The implementation results of the SDRE observer protection algorithm prove the usefulness of this study in terms of practical applications. The proposed schemes are applicable and more feasible, efficient, fast, and accurate than those of the differential algorithm. Consequently, the proposed approach can also be implemented in real-scale different dc islanded configurations.

6. Discussion

The protection system used in this paper is a master–slave database type. Therefore, it requires high-speed communication and synchronization [13,14,15]. Every parameter is constantly tracked and measured by slave controllers. The measured values are sent to the master controller, which is the main processor of the protection system. So, first, the master controller processes the data, and, if a fault occurs, the slave controller will isolate the faulted segment by means of the IGBTs. By comparison of the simulation and experiment, it can be concluded that there is a reasonable difference between fault detection time in the simulation and experimental implementation. Fault detection time based on the proposed SDRE in the simulation section is 30 ms and 96 ms for experimental implementation based on the proposed SDRE method. Almost 66 ms difference in fault detection between the simulation and experimental implementation is noted due to the ACS 712-30 and ADS1115 sampling frequency and computation time in the microcontroller.

In this work, the PV module can have a level of uncertainty. The proposed model is based on state variables and the uncertainty in PV will lead to changes in the state variables, such as Δx₂ and Δx₃ which is considered in the proposed method (Equation (9)). As a result, with the occurrence of uncertainty, the values of the state variables (Δx₂ and Δx₃) will be changed and updated, and as a result, the proposed SDRE method can have the appropriate control and protection performance in this state. So, one of the merits of the proposed method is robustness against uncertainty.

7. Conclusions

In this paper, an integrated control and protection system based on an SDRE controller-observer, applied to islanded dc microgrids is presented. The proposed protection approach is conceived so that the actual output of the system, with its rated output, calculated by a nonlinear observer, is compared, and if there is a difference in these two non-zero residual currents then this can lead to fault detection in the quickest time possible.

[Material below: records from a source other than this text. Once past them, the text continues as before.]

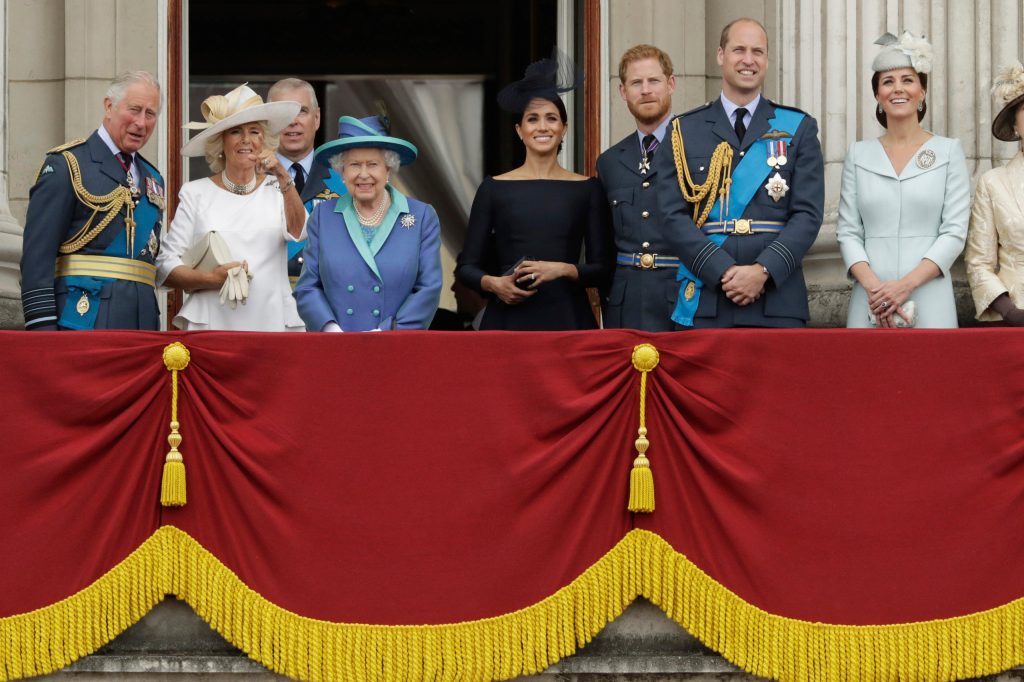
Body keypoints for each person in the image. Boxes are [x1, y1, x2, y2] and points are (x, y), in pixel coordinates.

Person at [654, 18, 824, 328]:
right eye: (739, 50)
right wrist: (721, 270)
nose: (749, 60)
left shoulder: (798, 127)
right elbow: (671, 215)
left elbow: (808, 215)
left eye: (758, 51)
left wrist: (762, 271)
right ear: (721, 55)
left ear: (767, 60)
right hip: (708, 298)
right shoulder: (684, 130)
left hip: (777, 299)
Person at [456, 52, 613, 330]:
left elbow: (604, 268)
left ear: (564, 128)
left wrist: (562, 269)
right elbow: (467, 267)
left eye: (551, 118)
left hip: (568, 320)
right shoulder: (494, 188)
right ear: (519, 130)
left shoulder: (588, 188)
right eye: (533, 119)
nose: (542, 126)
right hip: (507, 320)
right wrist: (494, 284)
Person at [837, 32, 969, 328]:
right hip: (871, 299)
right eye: (888, 81)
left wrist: (905, 285)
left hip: (929, 294)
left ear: (922, 91)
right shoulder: (858, 154)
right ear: (878, 96)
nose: (898, 89)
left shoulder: (948, 151)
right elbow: (847, 231)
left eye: (908, 80)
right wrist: (877, 289)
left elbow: (954, 232)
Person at [20, 71, 164, 330]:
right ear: (109, 107)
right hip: (83, 320)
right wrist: (42, 330)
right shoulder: (68, 165)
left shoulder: (153, 178)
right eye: (134, 110)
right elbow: (37, 257)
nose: (141, 123)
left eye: (150, 114)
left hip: (143, 324)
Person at [156, 84, 306, 331]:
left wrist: (281, 173)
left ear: (264, 140)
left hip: (272, 323)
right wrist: (210, 279)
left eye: (255, 131)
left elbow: (300, 231)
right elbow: (165, 267)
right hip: (213, 325)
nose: (246, 140)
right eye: (235, 131)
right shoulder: (196, 193)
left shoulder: (279, 187)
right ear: (220, 142)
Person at [293, 115, 441, 331]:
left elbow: (429, 288)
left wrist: (388, 331)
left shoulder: (422, 217)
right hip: (337, 345)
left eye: (373, 164)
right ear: (342, 171)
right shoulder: (323, 216)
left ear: (388, 169)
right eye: (354, 165)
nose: (363, 174)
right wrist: (330, 329)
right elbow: (307, 287)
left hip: (396, 345)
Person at [597, 44, 679, 331]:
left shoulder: (698, 149)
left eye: (653, 81)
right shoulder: (609, 162)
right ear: (623, 91)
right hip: (627, 304)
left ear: (670, 84)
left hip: (682, 299)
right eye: (636, 83)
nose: (645, 90)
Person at [965, 60, 1024, 326]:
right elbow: (978, 263)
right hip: (1016, 320)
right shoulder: (993, 183)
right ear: (1014, 126)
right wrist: (1011, 312)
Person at [268, 78, 339, 286]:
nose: (293, 121)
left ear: (316, 118)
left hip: (325, 307)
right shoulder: (250, 180)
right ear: (268, 122)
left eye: (301, 111)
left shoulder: (345, 182)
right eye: (283, 113)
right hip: (266, 304)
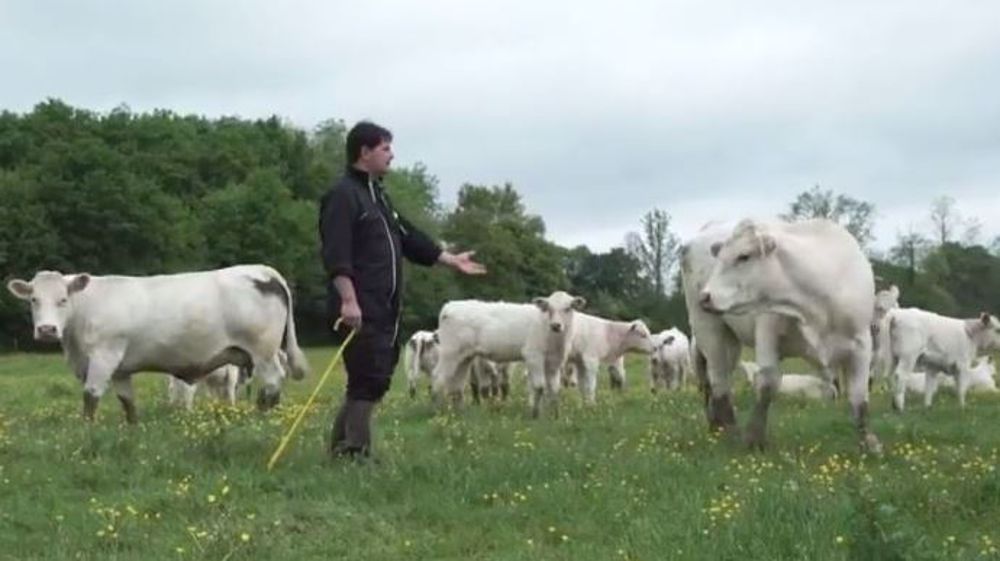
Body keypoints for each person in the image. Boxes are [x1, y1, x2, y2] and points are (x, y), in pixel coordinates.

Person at [318, 121, 485, 461]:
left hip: (385, 305)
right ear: (364, 152)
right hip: (359, 305)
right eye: (385, 148)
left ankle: (342, 450)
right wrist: (348, 299)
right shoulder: (343, 195)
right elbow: (336, 253)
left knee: (372, 377)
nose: (391, 155)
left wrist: (451, 260)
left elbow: (410, 238)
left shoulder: (377, 195)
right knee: (368, 376)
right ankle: (356, 453)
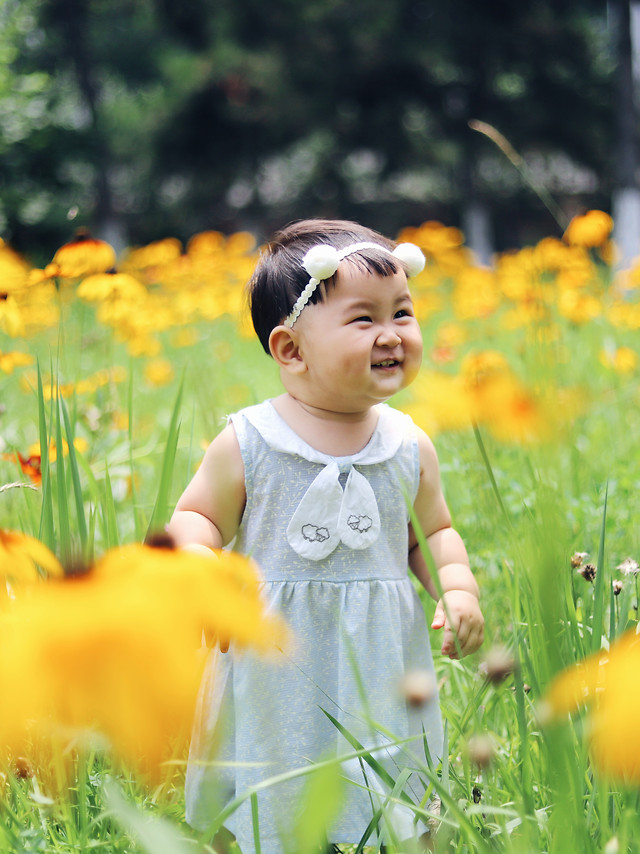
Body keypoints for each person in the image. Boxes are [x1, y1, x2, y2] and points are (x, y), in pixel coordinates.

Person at [168, 219, 484, 854]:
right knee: (265, 781)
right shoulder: (251, 441)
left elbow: (432, 533)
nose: (393, 334)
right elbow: (194, 519)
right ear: (291, 350)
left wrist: (456, 589)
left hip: (378, 659)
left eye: (403, 312)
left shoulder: (407, 445)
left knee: (395, 784)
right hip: (272, 659)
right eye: (363, 319)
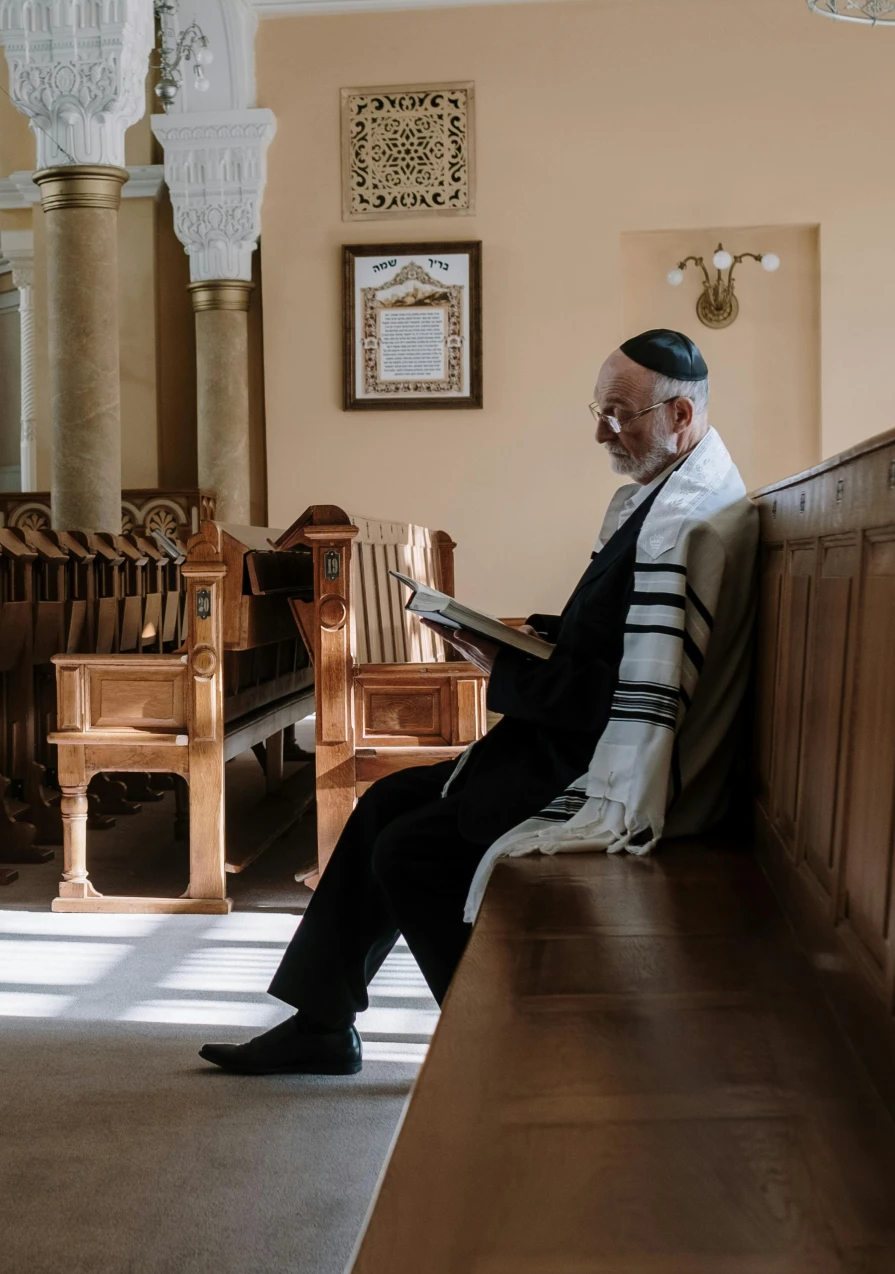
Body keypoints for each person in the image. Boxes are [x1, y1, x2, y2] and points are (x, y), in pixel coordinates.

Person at [201, 328, 760, 1075]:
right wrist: (525, 634)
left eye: (619, 413)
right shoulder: (660, 503)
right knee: (382, 806)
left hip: (591, 767)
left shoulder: (684, 526)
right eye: (598, 410)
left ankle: (508, 1046)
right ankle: (322, 1025)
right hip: (560, 738)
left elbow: (617, 703)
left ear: (681, 415)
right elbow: (614, 646)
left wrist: (502, 665)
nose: (602, 431)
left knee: (412, 851)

The proposed method is fast and cost-effective. Simulation and experimental results have shown that the proposed method was able to detect a fault and maintain the performance of dc microgrids against external disturbances in an acceptable manner. An SDRE controller was used to control the output voltage of the microgrid. Thanks to the implementation of the SDRE observer protection algorithm, these schemes are applicable and becoming more feasible, efficient, fast, and accurate compared to those of the differential algorithm. The proposed approach can be also implemented in different dc islanded configurations.